Diversos estudos toxicológicos e análises químicas foram conduzidos em pesquisas efetuadas na China, tendo sido analisadas amostras dos animais, da água e do solo dos locais onde o pescado foi capturado, mas, os resultados foram negativos ou abaixo do limite de toxicidade. Os animais envolvidos nos casos estudados têm em comum hábito alimentar onívoro e se alimentam no fundo dos ambientes em que vivem, sendo, portanto, potenciais acumuladores de toxinas do ambiente. Entretanto, sugestões de que a etiologia possa incluir arsênico ou palitoxina permanecem sem confirmação, afirmam.
Necessidade de estudos
Enquanto não forem envidados esforços para esclarecer as causas da doença, continuaremos nos surpreendendo com os surtos e com as desinformações decorrentes. Por exemplo, a informação de que o peixe ingerido pode não ter sido bem cozido, ou ter sido mal manuseado, ou ter vindo de ambientes contaminados. Todas essas observações são válidas para o consumo de qualquer alimento. No entanto, vale ressaltar que, nos casos registrados da doença de Haff, a síndrome de rabdomiólise não foi desencadeada por infecção.
E agora?
----------
EXERCÍCIOS A RESOLVER:
**a.** Transcreva, sem nenhuma alteração, o trecho do texto sobre a doença de Haff que vai de "Necessidade de estudos" a "desencadeada por infecção.".
**b.** De acordo com o texto sobre a doença de Haff, por que os animais envolvidos nos casos estudados são considerados potenciais acumuladores de toxinas do ambiente? Responda em até três frases.
As linhas que vêm a seguir formam um material à parte, independente do texto.

EXTRATO DE DADOS:
----------
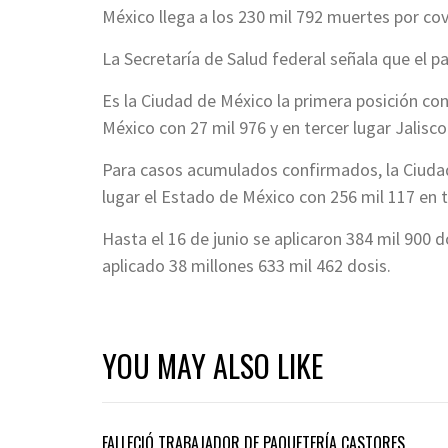
México llega a los 230 mil 792 muertes por co
La Secretaría de Salud federal señala que el p
Es la Ciudad de México la primera posición co
México con 27 mil 976 y en tercer lugar Jalisco
Para casos acumulados confirmados, la Ciudad
lugar el Estado de México con 256 mil 117 en 
Hasta el 16 de junio se aplicaron 384 mil 900 
aplicado 38 millones 633 mil 462 dosis.
YOU MAY ALSO LIKE
FALLECIÓ TRABAJADOR DE PAQUETERÍA CASTORES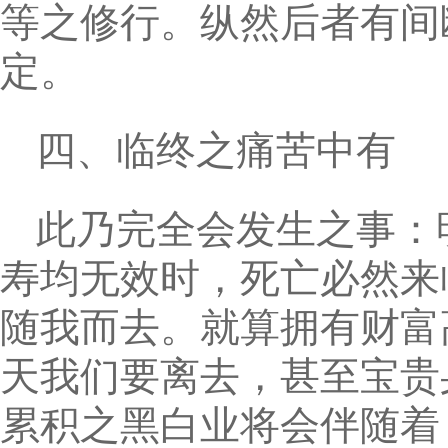
等之修行。纵然后者有间
定。
四、临终之痛苦中有
此乃完全会发生之事：
寿均无效时，死亡必然来
随我而去。就算拥有财富
天我们要离去，甚至宝贵
累积之黑白业将会伴随着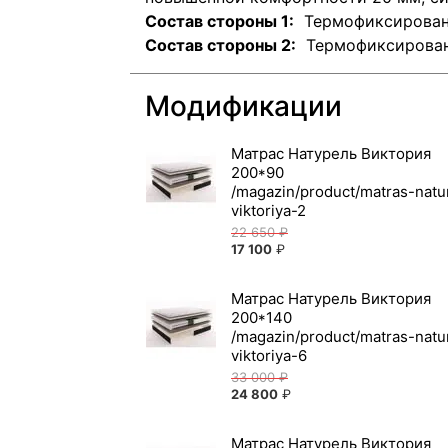
Состав стороны 1:
Термофиксированн
Состав стороны 2:
Термофиксированн
Модификации
Матрас Натурель Виктория
200*90
22 650
₽
17 100
₽
Матрас Натурель Виктория
200*140
33 000
₽
24 800
₽
Матрас Натурель Виктория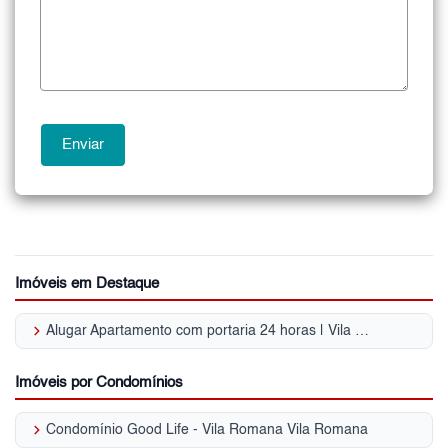
Imóveis em Destaque
keyboard_arrow_right
Alugar Apartamento com portaria 24 horas | Vila Romana
Imóveis por Condomínios
keyboard_arrow_right
Condomínio Good Life - Vila Romana Vila Romana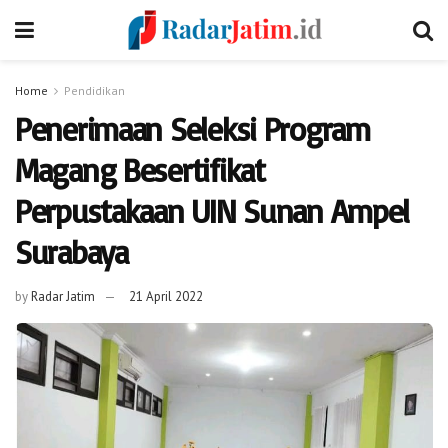
Home
Pendidikan
Penerimaan Seleksi Program
Magang Besertifikat
Perpustakaan UIN Sunan Ampel
Surabaya
by
Radar Jatim
21 April 2022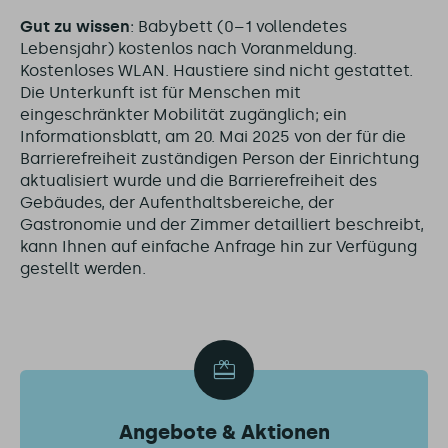
Gut zu wissen
: Babybett (0–1 vollendetes
Lebensjahr) kostenlos nach Voranmeldung.
Kostenloses WLAN. Haustiere sind nicht gestattet.
Die Unterkunft ist für Menschen mit
eingeschränkter Mobilität zugänglich; ein
Informationsblatt, am 20. Mai 2025 von der für die
Barrierefreiheit zuständigen Person der Einrichtung
aktualisiert wurde und die Barrierefreiheit des
Gebäudes, der Aufenthaltsbereiche, der
Gastronomie und der Zimmer detailliert beschreibt,
kann Ihnen auf einfache Anfrage hin zur Verfügung
gestellt werden.
Angebote & Aktionen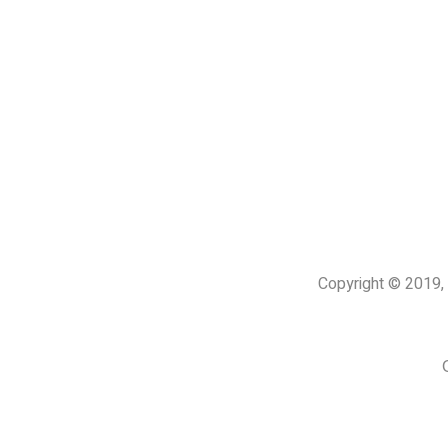
Copyright © 201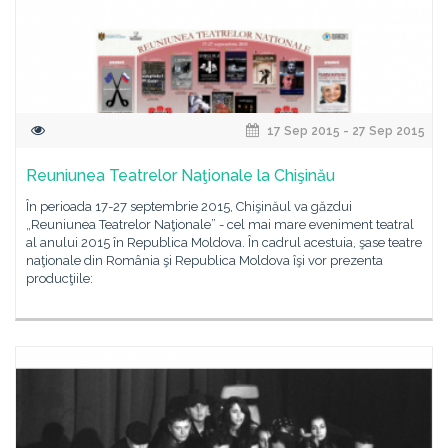
17 Sep 2015 - 27 Sep 2015
Reuniunea Teatrelor Naţionale la Chişinău
În perioada 17-27 septembrie 2015, Chişinăul va găzdui
„Reuniunea Teatrelor Naţionale” - cel mai mare eveniment teatral
al anului 2015 în Republica Moldova. În cadrul acestuia, şase teatre
naţionale din România şi Republica Moldova îşi vor prezenta
producţiile: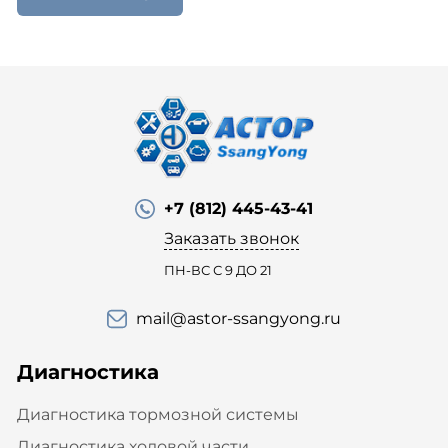
+7 (812) 445-43-41
Заказать звонок
ПН-ВС С 9 ДО 21
mail@astor-ssangyong.ru
Диагностика
Диагностика тормозной системы
Диагностика ходовой части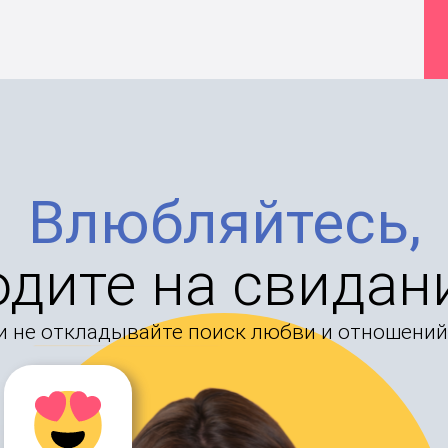
Влюбляйтесь,
одите на свидан
и не откладывайте поиск любви и отношений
----------
RESPOSTAS POR TAREFA:
**a.**
Necessidade de estudos
Enquanto não forem envidados esforços para esclarecer as causas da doença, continuaremos nos surpreendendo com os surtos e com as desinformações decorrentes. Por exemplo, a informação de que o peixe ingerido pode não ter sido bem cozido, ou ter sido mal manuseado, ou ter vindo de ambientes contaminados. Todas essas observações são válidas para o consumo de qualquer alimento. No entanto, vale ressaltar que, nos casos registrados da doença de Haff, a síndrome de rabdomiólise não foi desencadeada por infecção.

**b.** Os animais têm em comum o hábito alimentar onívoro e se alimentam no fundo dos ambientes em que vivem. Por isso são potenciais acumuladores de toxinas do ambiente.